Over the past several years, many restaurant operators have discovered that a really skillful and amiable bartender not only can help to fuel bar and lounge sales, but also can serve as an initial goodwill ambassador for the restaurant early in the dining experience. Todd Thrasher, restaurateur, sommelier and bartender, owns a trio of establishments within six blocks of each other in Alexandria, Va.: PX, a 30-seat cocktail bar; Majestic, a bar/restaurant; and the fine dining Restaurant Eve.
Thrasher offers some insight on the importance of employing a good bartender:
How do you define excellence in a bartender?
First and most important, it’s not just bartending; it’s the hospitality business. You have to be a nice person. You have to have a good demeanor and be hospitable to people. You go to any amazing bar in the world, and no one is going to know every cocktail that’s ever been invented. Excellence just has to be making people feel at ease.
Training for my bartenders covers the basics for starters, and then we get them a little more involved in technique. But what I look for most from my bartenders is, are you a nice person? And are you going to be able to be nice to every guest who comes through the door when you’re extremely busy in the middle of a Friday night, you have 15 cocktails on the board, and you’re by yourself?
What is the difference between a bartender and a mixologist?
A bartender is the guy who comes in five or six nights a week slinging drinks. As for that terrible word, mixologist, there are so many consultant mixologists out there that will just write a recipe, charge someone x amount of dollars, and [tell them,] “Now you have a mixology program in your chain restaurant.” That’s the main difference.
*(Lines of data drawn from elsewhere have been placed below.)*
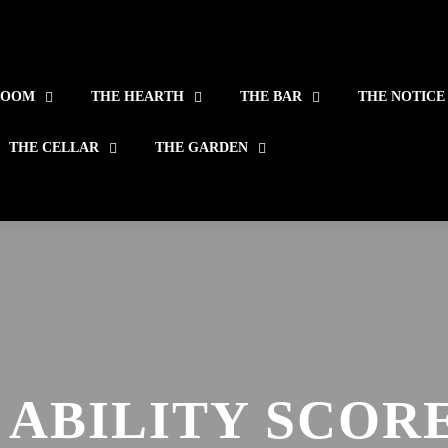
ROOM
THE HEARTH
THE BAR
THE NOTICE
THE CELLAR
THE GARDEN
 ABILITY SCORE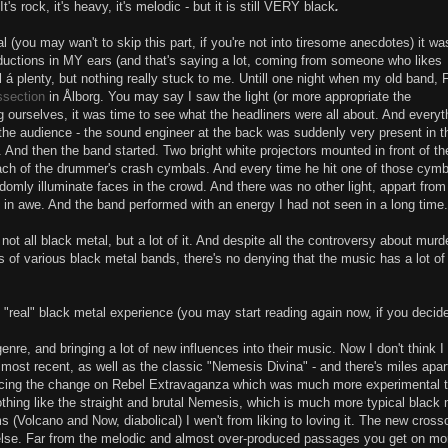
's rock, it's heavy, it's melodic - but it is still VERY black
.
al (you may wan't to skip this part, if you're not into tiresome anecdotes) it wa
oductions in MY ears (and that's saying a lot, coming from someone who likes
l á plenty, but nothing really stuck to me. Untill one night when my old band, 
ssection
in Ålborg. You may say I saw the light (or more appropriate the
 ourselves, it was time to see what the headliners were all about. And everyt
n the audience - the sound engineer at the back was suddenly very present in t
And then the band started. Two bright white projectors mounted in front of th
ach of the drummer's crash cymbals. And every time he hit one of those cymb
omly illuminate faces in the crowd. And there was no other light, appart from
as in awe. And the band performed with an energy I had not seen in a long time
ot all black metal, but a lot of it. And despite all the controversy about murd
 of various black metal bands, there's no denying that the music has a lot of
 "real" black metal experience (you may start reading again now, if you decid
enre, and bringing a lot of new influences into their music. Now I don't think 
 most recent, as well as the classic "Nemesis Divina" - and there's miles apar
oticing the change on Rebel Extravaganza which was much more experimental t
thing like the straight and brutal Nemesis, which is much more typical black 
s (Volcano and Now, diabolical) I wen't from liking to loving it. The new cross
 else. Far from the melodic and almost over-produced passages you get on mo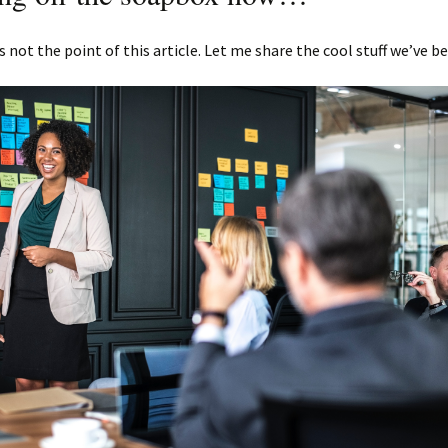
s not the point of this article. Let me share the cool stuff we’ve b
I think a lot of mixologists aren’t really behind the bar as bartenders. There are exceptions, but for the most part now, it’s almost a separate thing; you have bartenders and mixologists.
How important is excellence for a bartender? Why not just competence?
You mean mediocrity? They don’t mesh for me. There is no competence; there’s either mediocre or excellent. I don’t think it has anything to do with bartending. It has to do with being a person. If you’re going to be a bartender, would you rather be that person who just makes cocktails and waddles through life? Or do you want to be a bartender that people really want to talk about and say, “Oh my God, what’s going on there?” That’s what it is for me.
How can a restaurateur help his bartender move from competence to excellence?
Teach him more about hospitality. Teach him more about the service aspect. I got my start with “Mr. Boston: Official Bartender’s Guide.” That was my first bartending gig. They said to me, “Have you ever tended bar?” and I said, “No, but I have a book.”
But I was a nice person. People are going to hate me for saying this, but anyone can read a recipe and put a drink together. Not everyone can be a bartender. Not everyone can be hospitable to people, make everyone feel welcome, make a cocktail at the service end and still hold a conversation at the other end of the bar. In my opinion, that’s what makes an excellent bartender.